During a reflection attack, almost all alerts on DDoS detection devices are about UDP floods.

The following figures show signatures of various reflection attack packets.

DNS reflection attack:

NTP reflection attack:

SSDP reflection attack:

Reflective DDoS attacks are not difficult to mitigate. When the attack bandwidth exceeds the line bandwidth (on the web-based manager of a protection device, we often see the attack bandwidth is equal to the line bandwidth because traffic in excess of the maximum line bandwidth is already dropped by the upstream carrier), the organization should request initiation of the carrier-side DDoS scrubbing service. If the attack bandwidth does not exceed the line bandwidth, on-premises scrubbing is enough. Besides, ACLs can be configured on edge routers to filter out this type of traffic. On an on-premises DDoS traffic scrubbing device, the following policy can be configured to thoroughly filter out reflective DDoS traffic:

To defend against DNS reflection attacks, we can configure a DNS keyword filtering policy. Up to now, all DNS reflection attacks we have handled have the query type of 0x00ff.

4.2.3 Application-Layer DDoS Attack

Typical application-layer DDoS attacks include CC attacks and low-and-slow attacks. The most distinctive difference between these attacks and volume-based DDoS attacks is that the former can achieve the effect of the latter with small volumes of traffic. In extreme situations, no obvious traffic fluctuation is observed before services are paralyzed.

Basic algorithms employed by DDoS traffic scrubbing devices are not so competent for this type of attacks. We must capture attack signatures in real time to determine what the best cure is.

CC attacks have obvious patterns. When accessing services, users usually need to browse one after another page here and there instead of being confined to certain pages. During CC attacks, most visits are related to certain (5–10) pages. In this case, we can configure a filtering rule on the DDoS traffic scrubbing device to protect these pages.

Normal traffic does not contain a large number of very small packets, which is, however, the case with low-and-slow HTTP attacks, especially body-related ones. Besides, the packet size of these attacks has a pattern. After identifying these features, we can configure parameters accordingly on the DDoS scrubbing device to effectively defend against these attacks.

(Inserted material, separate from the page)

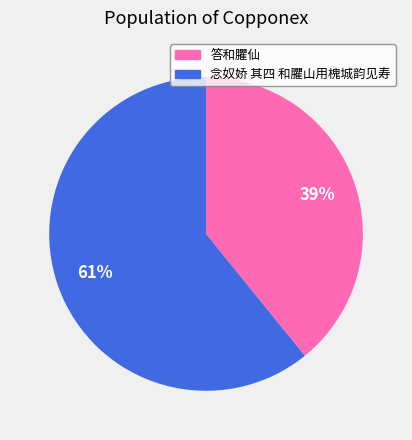

To the nearest percent, what is the average slice percentage?

50%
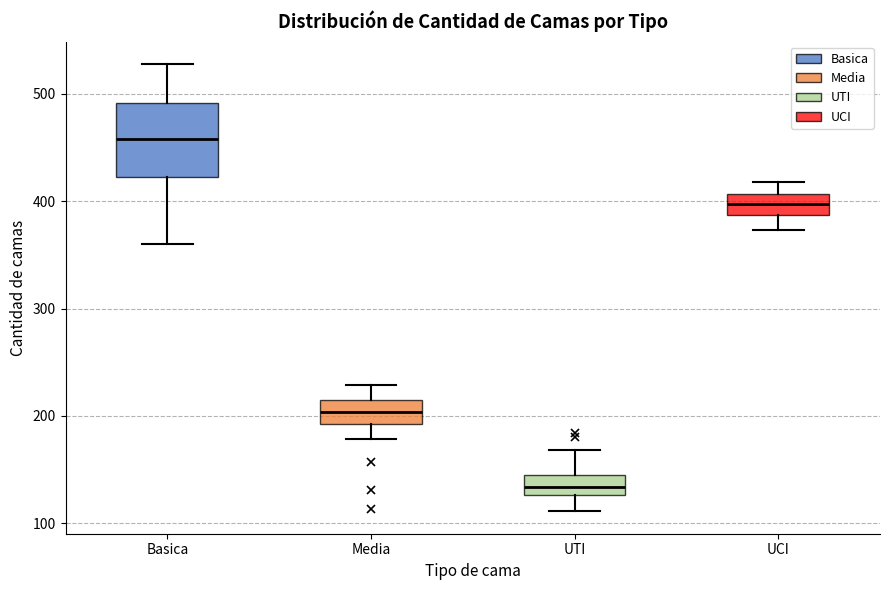

Comparing the boxes themselves (not the whiskers), which one is the tallest?

Basica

0x05 DDoS Incident Response Exercise

To ensure truly efficient responses to DDoS attacks, we should routinely carry out the incident response exercise. After the DDoS incident response strategy is set down, the response process established, and various DDoS attacks and related countermeasures analyzed, the next step is to conduct regular exercises, whether in sandbox mode or hands-on form. Exercises can walk us through the DDoS incident response process and help us identify what needs to be improved in our response efforts.

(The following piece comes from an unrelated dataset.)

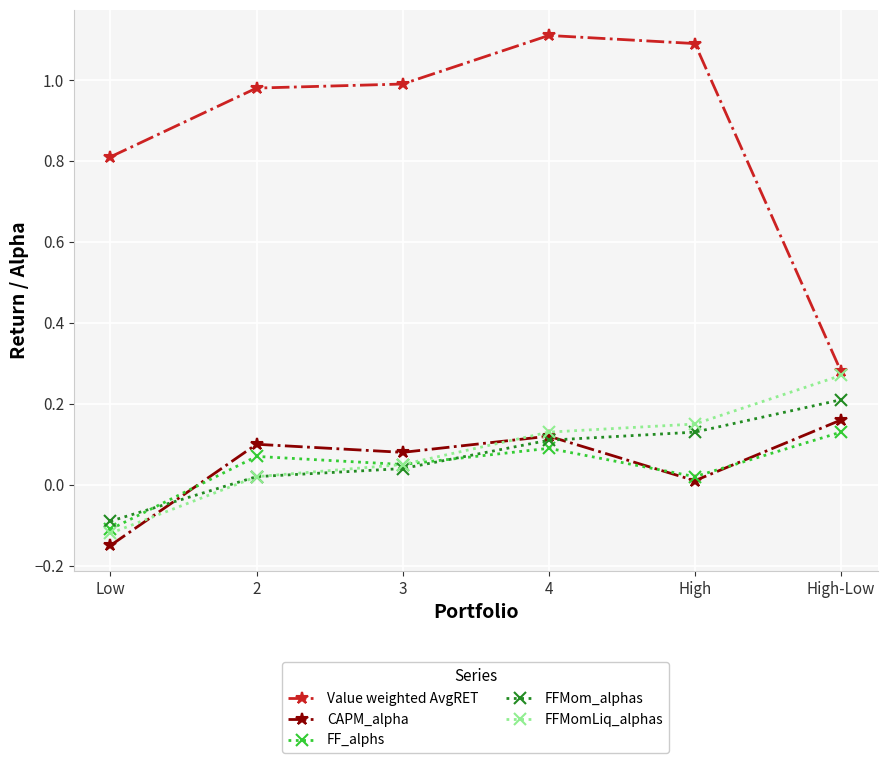

Which category has the lowest value in the FF_alphs series?

Low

0x06 Must-Knows About DDoS Incident Response

What needs to be considered for DDoS incident response is listed as follows for readers’ reference:

  • In the current network environment, how many Internet access lines are there and what is the bandwidth of each line?
  • Do the carriers owning Internet access lines support DDoS scrubbing? If yes, have we purchased this service or can we use it on a trial basis in case of emergency? Is there an emergency response process in place for initiating the carrier-side scrubbing service during DDoS attacks?
  • Do the carriers owning Internet access lines support temporary bandwidth expansion in case of emergency? If yes, have we purchased the service or can we use it on a trial basis? Is there an emergency response process in place for initiating the temporary bandwidth expansion service during DDoS attacks?
  • Is on-premises DDoS scrubbing available for each of the Internet access lines?
  • Does the on-premises anti-DDoS device and service vendor provide an emergency response plan for DDoS attacks?
  • Are all services that need to be protected included in the monitoring scope of anti-DDoS devices?
  • For services that require automatic DDoS scrubbing, can automatic diversion and scrubbing work properly during a DDoS attack?
  • Is there an internal guiding process for DDoS incident response?
  • Is it possible that we are immediately aware of a DDoS attack taking place? And how?